LISTED RECORDS:

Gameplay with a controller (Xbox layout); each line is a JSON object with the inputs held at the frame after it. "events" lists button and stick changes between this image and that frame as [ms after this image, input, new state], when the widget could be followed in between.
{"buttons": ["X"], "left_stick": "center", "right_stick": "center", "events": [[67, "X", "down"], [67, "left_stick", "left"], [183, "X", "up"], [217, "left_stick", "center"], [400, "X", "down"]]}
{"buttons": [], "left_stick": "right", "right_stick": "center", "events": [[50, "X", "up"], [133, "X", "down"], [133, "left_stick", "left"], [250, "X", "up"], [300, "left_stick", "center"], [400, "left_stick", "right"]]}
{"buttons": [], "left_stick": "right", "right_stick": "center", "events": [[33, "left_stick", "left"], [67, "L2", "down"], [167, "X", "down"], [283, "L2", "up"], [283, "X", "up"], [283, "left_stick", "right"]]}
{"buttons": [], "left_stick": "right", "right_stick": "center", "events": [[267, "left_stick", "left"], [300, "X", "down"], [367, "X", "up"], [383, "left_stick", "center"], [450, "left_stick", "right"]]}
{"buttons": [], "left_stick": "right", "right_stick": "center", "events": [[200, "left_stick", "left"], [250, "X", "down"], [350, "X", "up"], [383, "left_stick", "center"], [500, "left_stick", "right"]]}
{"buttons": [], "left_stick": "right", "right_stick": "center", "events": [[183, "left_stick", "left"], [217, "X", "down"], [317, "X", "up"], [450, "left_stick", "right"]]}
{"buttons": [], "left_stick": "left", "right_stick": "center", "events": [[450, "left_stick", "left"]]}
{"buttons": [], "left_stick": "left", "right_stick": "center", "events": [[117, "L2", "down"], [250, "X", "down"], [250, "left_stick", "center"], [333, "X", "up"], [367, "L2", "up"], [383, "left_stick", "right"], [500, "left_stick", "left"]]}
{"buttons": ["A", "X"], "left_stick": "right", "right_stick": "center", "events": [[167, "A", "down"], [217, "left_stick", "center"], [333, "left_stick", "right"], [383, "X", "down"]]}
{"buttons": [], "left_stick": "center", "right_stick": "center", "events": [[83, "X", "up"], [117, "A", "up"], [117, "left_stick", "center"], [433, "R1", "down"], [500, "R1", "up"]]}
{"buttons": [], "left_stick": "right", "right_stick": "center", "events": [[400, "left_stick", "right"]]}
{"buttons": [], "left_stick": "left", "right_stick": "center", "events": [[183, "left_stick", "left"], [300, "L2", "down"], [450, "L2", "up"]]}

PROBLEM DETAILS:
Transcribe the records above exactly.

RESPONSE TO THIS TASK:
Gameplay with a controller (Xbox layout); each line is a JSON object with the inputs held at the frame after it. "events" lists button and stick changes between this image and that frame as [ms after this image, input, new state], when the widget could be followed in between.
{"buttons": ["X"], "left_stick": "center", "right_stick": "center", "events": [[67, "X", "down"], [67, "left_stick", "left"], [183, "X", "up"], [217, "left_stick", "center"], [400, "X", "down"]]}
{"buttons": [], "left_stick": "right", "right_stick": "center", "events": [[50, "X", "up"], [133, "X", "down"], [133, "left_stick", "left"], [250, "X", "up"], [300, "left_stick", "center"], [400, "left_stick", "right"]]}
{"buttons": [], "left_stick": "right", "right_stick": "center", "events": [[33, "left_stick", "left"], [67, "L2", "down"], [167, "X", "down"], [283, "L2", "up"], [283, "X", "up"], [283, "left_stick", "right"]]}
{"buttons": [], "left_stick": "right", "right_stick": "center", "events": [[267, "left_stick", "left"], [300, "X", "down"], [367, "X", "up"], [383, "left_stick", "center"], [450, "left_stick", "right"]]}
{"buttons": [], "left_stick": "right", "right_stick": "center", "events": [[200, "left_stick", "left"], [250, "X", "down"], [350, "X", "up"], [383, "left_stick", "center"], [500, "left_stick", "right"]]}
{"buttons": [], "left_stick": "right", "right_stick": "center", "events": [[183, "left_stick", "left"], [217, "X", "down"], [317, "X", "up"], [450, "left_stick", "right"]]}
{"buttons": [], "left_stick": "left", "right_stick": "center", "events": [[450, "left_stick", "left"]]}
{"buttons": [], "left_stick": "left", "right_stick": "center", "events": [[117, "L2", "down"], [250, "X", "down"], [250, "left_stick", "center"], [333, "X", "up"], [367, "L2", "up"], [383, "left_stick", "right"], [500, "left_stick", "left"]]}
{"buttons": ["A", "X"], "left_stick": "right", "right_stick": "center", "events": [[167, "A", "down"], [217, "left_stick", "center"], [333, "left_stick", "right"], [383, "X", "down"]]}
{"buttons": [], "left_stick": "center", "right_stick": "center", "events": [[83, "X", "up"], [117, "A", "up"], [117, "left_stick", "center"], [433, "R1", "down"], [500, "R1", "up"]]}
{"buttons": [], "left_stick": "right", "right_stick": "center", "events": [[400, "left_stick", "right"]]}
{"buttons": [], "left_stick": "left", "right_stick": "center", "events": [[183, "left_stick", "left"], [300, "L2", "down"], [450, "L2", "up"]]}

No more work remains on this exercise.